(Records from a collection)
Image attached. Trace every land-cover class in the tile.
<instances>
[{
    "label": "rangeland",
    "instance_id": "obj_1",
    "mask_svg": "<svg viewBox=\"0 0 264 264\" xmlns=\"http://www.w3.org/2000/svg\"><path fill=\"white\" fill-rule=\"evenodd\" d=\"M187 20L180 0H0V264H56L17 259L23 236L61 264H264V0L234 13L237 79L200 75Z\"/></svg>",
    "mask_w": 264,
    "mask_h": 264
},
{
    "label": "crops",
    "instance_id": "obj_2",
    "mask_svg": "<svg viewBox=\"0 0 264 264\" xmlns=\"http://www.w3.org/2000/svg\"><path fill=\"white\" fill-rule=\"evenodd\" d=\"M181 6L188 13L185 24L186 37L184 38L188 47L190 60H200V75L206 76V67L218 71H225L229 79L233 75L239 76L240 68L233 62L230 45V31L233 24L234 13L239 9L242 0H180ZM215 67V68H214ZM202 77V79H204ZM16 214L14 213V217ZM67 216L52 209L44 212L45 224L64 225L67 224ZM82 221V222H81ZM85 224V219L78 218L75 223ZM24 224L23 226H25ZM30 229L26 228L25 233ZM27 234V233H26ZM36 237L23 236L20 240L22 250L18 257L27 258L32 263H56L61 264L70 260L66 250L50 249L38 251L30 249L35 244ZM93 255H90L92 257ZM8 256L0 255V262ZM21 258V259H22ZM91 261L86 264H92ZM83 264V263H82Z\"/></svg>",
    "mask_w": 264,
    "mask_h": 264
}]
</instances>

● Do this: Copy out the rows above word for word, changing nothing.

● Response to the exercise:
Image attached. Trace every land-cover class in the tile.
<instances>
[{
    "label": "rangeland",
    "instance_id": "obj_1",
    "mask_svg": "<svg viewBox=\"0 0 264 264\" xmlns=\"http://www.w3.org/2000/svg\"><path fill=\"white\" fill-rule=\"evenodd\" d=\"M187 20L180 0H0V264H56L17 259L23 236L61 264H264V0L234 13L237 79L200 75Z\"/></svg>",
    "mask_w": 264,
    "mask_h": 264
},
{
    "label": "crops",
    "instance_id": "obj_2",
    "mask_svg": "<svg viewBox=\"0 0 264 264\" xmlns=\"http://www.w3.org/2000/svg\"><path fill=\"white\" fill-rule=\"evenodd\" d=\"M181 6L188 13L185 24L186 37L184 38L188 47L190 60H200V75L206 76V67L218 71H225L229 79L233 75L239 76L240 68L233 62L230 45V31L233 24L234 13L239 9L242 0H180ZM215 67V68H214ZM202 77V79H204ZM16 214L14 213V217ZM67 216L52 209L44 212L45 224L64 225L67 224ZM82 221V222H81ZM85 224V219L78 218L75 223ZM24 224L23 226H25ZM30 229L26 228L25 233ZM27 234V233H26ZM36 237L23 236L20 240L22 250L18 257L27 258L32 263H56L61 264L70 260L66 250L50 249L38 251L30 249L35 244ZM93 255H90L92 257ZM8 256L0 255V262ZM21 258V259H22ZM91 261L86 264H92ZM83 264V263H82Z\"/></svg>",
    "mask_w": 264,
    "mask_h": 264
}]
</instances>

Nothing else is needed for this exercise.